*GIVEN EXERCISE:* Could you reproduce, word for word, every naming line from kingdom through common name in the rows below, leaving out the pictures?

*DATA FOR THIS EXERCISE:*
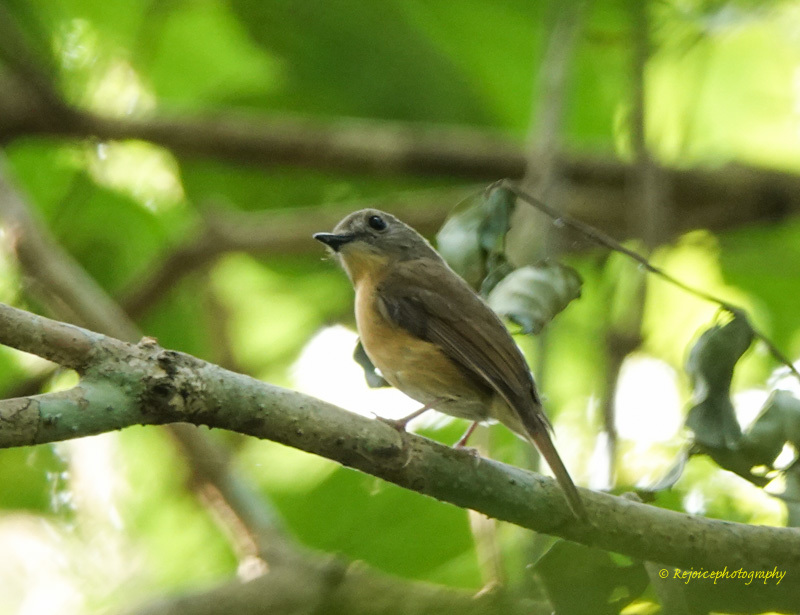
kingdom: Animalia
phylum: Chordata
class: Aves
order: Passeriformes
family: Muscicapidae
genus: Cyornis
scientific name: Cyornis poliogenys
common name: Pale-chinned blue flycatcher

*TASK RESPONSE:*
kingdom: Animalia
phylum: Chordata
class: Aves
order: Passeriformes
family: Muscicapidae
genus: Cyornis
scientific name: Cyornis poliogenys
common name: Pale-chinned blue flycatcher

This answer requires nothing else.